TASK DIRECTIONS:
Return the stretch from the line with "617 286 29.77" through the line with "68 390 4606" in the data below, character for character, skipping all pictures.

DATA EXCERPTS:
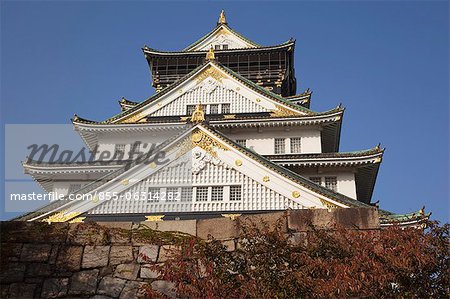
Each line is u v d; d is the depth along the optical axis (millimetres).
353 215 12656
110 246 12766
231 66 47750
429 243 10344
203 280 10406
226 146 25688
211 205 24391
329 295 9664
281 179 24609
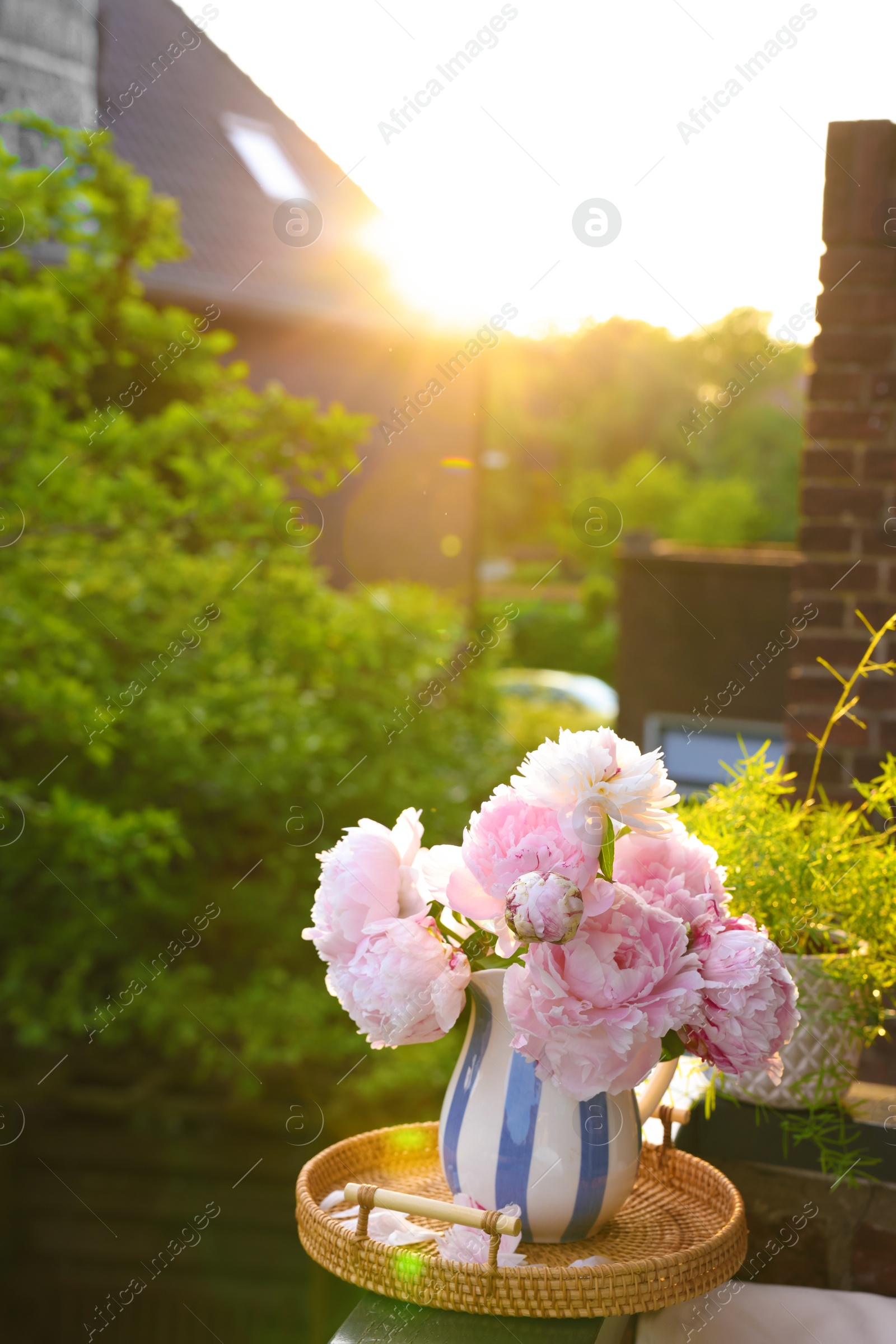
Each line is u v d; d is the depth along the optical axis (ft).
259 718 16.75
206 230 32.24
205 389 17.54
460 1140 3.54
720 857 4.29
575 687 45.62
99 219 15.35
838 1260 4.37
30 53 20.76
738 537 75.36
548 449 87.76
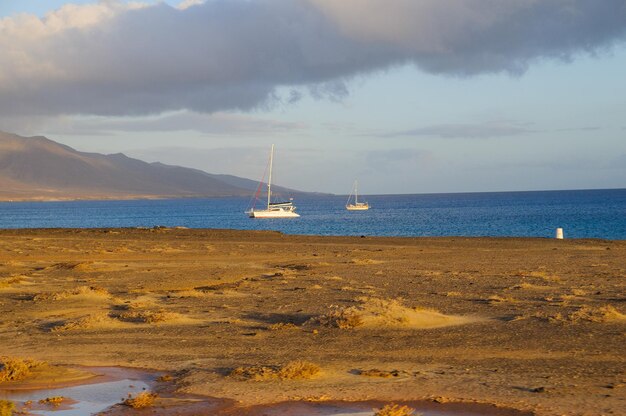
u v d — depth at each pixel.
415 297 26.64
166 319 21.53
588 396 12.08
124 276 36.53
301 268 40.00
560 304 23.91
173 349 17.47
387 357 16.08
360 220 148.00
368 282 32.41
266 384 13.58
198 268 40.84
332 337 18.66
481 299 25.72
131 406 12.28
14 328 21.22
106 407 12.36
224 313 23.19
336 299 25.97
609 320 20.23
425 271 37.72
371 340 18.12
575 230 98.06
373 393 12.74
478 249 54.47
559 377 13.65
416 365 15.14
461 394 12.55
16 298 28.05
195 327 20.56
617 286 29.77
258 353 16.78
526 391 12.59
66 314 23.48
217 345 17.88
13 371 14.45
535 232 95.50
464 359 15.72
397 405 11.59
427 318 20.81
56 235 71.12
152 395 12.87
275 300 26.22
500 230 101.81
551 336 18.05
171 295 28.03
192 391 13.26
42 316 23.22
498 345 17.14
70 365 15.84
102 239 65.88
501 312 22.41
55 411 12.20
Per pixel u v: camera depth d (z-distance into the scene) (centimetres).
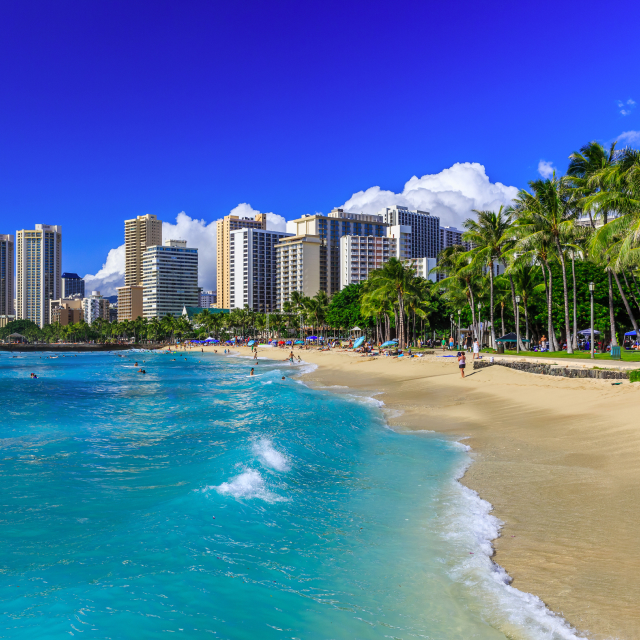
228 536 994
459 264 6581
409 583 805
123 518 1105
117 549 938
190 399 3766
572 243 4972
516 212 5012
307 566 867
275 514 1118
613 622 668
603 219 4069
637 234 3117
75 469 1602
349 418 2506
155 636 662
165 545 952
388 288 7531
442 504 1186
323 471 1487
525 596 752
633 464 1395
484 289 6844
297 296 14388
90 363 9812
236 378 5794
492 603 735
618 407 2150
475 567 852
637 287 5250
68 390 4606
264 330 19075
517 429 2064
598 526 1001
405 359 5812
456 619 696
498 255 5356
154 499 1247
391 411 2744
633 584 766
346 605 738
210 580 816
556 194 4375
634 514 1049
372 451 1758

ANSWER TO THE PROBLEM:
617 286 29.77
258 353 16.78
526 391 12.59
66 314 23.48
217 345 17.88
13 371 14.45
535 232 95.50
464 359 15.72
397 405 11.59
427 318 20.81
56 235 71.12
152 395 12.87
275 300 26.22
500 230 101.81
551 336 18.05
171 295 28.03
192 391 13.26
42 316 23.22
498 345 17.14
70 365 15.84
102 239 65.88
501 312 22.41
55 411 12.20
Per pixel u v: camera depth d (z-distance into the scene) (centimetres).
228 536 994
459 264 6581
409 583 805
123 518 1105
117 549 938
190 399 3766
572 243 4972
516 212 5012
307 566 867
275 514 1118
613 622 668
603 219 4069
637 234 3117
75 469 1602
349 418 2506
155 636 662
165 545 952
388 288 7531
442 504 1186
323 471 1487
525 596 752
633 464 1395
484 289 6844
297 296 14388
90 363 9812
236 378 5794
492 603 735
618 407 2150
475 567 852
637 287 5250
68 390 4606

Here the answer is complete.